A Small Boy with a Long View

Long, long ago before there were packaged turkeys waiting to be cooked for Thanksgiving — or the Thanksgiving holiday at all — Native Americans hunted their food. Mayo Elementary School first-grader Daniel Kraus learned that lesson firsthand when he laid hands on an ancient Native American arrowhead.

A day of family bonding turned up a discovery that linked Daniel, and the Kraus family, with an ancient past.

“Dan’s godparents came down, and since they don’t have Chesapeake Bay where they live, it’s a tradition that we take them to the water,” reported Daniel’s mother, Cheryl Kraus. The destination was Saunders Point Beach on the northeast face of the Edgewater peninsula.

“We were skipping rocks,” said Daniel, the six-and-a-half-year-old budding archeologist. “My dad reached down and found it. He was like ‘Whoa! This looks different,’ and didn’t skip it.”

The odd rock turned out to be an arrowhead. Later, the Kraus family found it was not just any arrowhead.

“It looked like it just washed up from the water,” said Daniel, awed by the chance of the encounter.

“Occasionally we’ll find sharks’ teeth,” Cheryl Krause said.
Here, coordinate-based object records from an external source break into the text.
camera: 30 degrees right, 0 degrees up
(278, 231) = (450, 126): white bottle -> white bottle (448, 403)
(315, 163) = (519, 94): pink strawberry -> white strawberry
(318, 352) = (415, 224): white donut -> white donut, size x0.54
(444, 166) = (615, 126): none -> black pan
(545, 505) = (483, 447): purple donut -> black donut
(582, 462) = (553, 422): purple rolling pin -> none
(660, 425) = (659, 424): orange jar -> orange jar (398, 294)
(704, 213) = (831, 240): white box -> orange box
But this was not a shark’s tooth, despite its triangular shape.

“I was stunned, really,” said Daniel’s father, Bill Kraus. “The minute I saw it, I knew it was manmade.”

The Kraus family emailed a picture of the arrowhead to state archeologist Maureen Kavanagh.
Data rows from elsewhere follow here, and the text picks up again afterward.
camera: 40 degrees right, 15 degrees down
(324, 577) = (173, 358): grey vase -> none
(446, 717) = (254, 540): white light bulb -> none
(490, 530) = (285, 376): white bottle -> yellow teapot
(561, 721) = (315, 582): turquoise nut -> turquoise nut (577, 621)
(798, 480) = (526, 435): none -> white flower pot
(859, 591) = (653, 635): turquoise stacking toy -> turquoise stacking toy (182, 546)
“Different styles of projectile points made through prehistoric times,” Kavanagh explained to Bay Weekly. “Short broad stems were common in the late archaic period. That’s what the Kraus family found.”

America’s archaic period lasted six thousand years, from 8000 to 2000bc. The Kraus’ stemmed arrowhead was made in the late archaic period, between 2500 to 1500bc.

So the Bay gave Daniel’s family a very old tool.

How old is that old?

“King Tut was born in 1331bc,” Bill Kraus explained, reporting facts he discovered while seeking to put the arrowhead in historical context. “So this arrowhead is at its youngest older than King Tut.”

The arrowhead’s stone taught Daniel and his family another history lesson.

The projectile point — which is what archaeologists call such things, “is made out of a stone called rhyolite that comes from a valley just west of Maryland’s Piedmont,” Kavanagh said.

Frederick County is pretty far away for people who traveled by foot.

But these ancient people got around. “Indians used rocks from local riverbeds here but would also have traded with other tribes,” said Stephanie Sperling, archeologist at Historic London Town, not far from where the Kraus family made their find.

Inspiring as the Kraus family find was, such discoveries are “fairly common,” Sperling said. Since they remain mostly unchanged and were so important to their lives, “They are the best glimpse of people from the past. An arrowhead would only be a part of their tool kit though — they had stones for drills and hammers too, just like people today.”

With such an interesting piece from the past, Daniel hosted his own show-and-tell for his class.

“Everyone thought I found the candy Airhead and was bringing that in. They were like, what?”

He quickly cleared up his classmates’ misconception. Daniel told Ms. Casey’s first-grade class that the arrowhead “made them not have to follow animals around anymore,” which tied into the theme of transportation they were learning about.

“They were really excited,” he reported.

No matter how much the Kraus family learns, they say they will still always have questions about their mysterious find.

“What’s the whole story there, like where did it come from? How many different hands has it gone through? It’s just a lot to think about,” Cheryl Kraus said.

Discovering a tiny, time-withstanding triangle of your own is tempting, but beware: All archaeological finds on public property belong to the state. Find a piece of history on your own land, and it’s finders-keepers. In any case, send a photograph and description of the location of the find to state terrestrial archeologist Charlie Hall at 410-514-7665.

“All artifacts tell a story about the past,” London Town’s Sperling says. Those are stories archeologists hope to learn.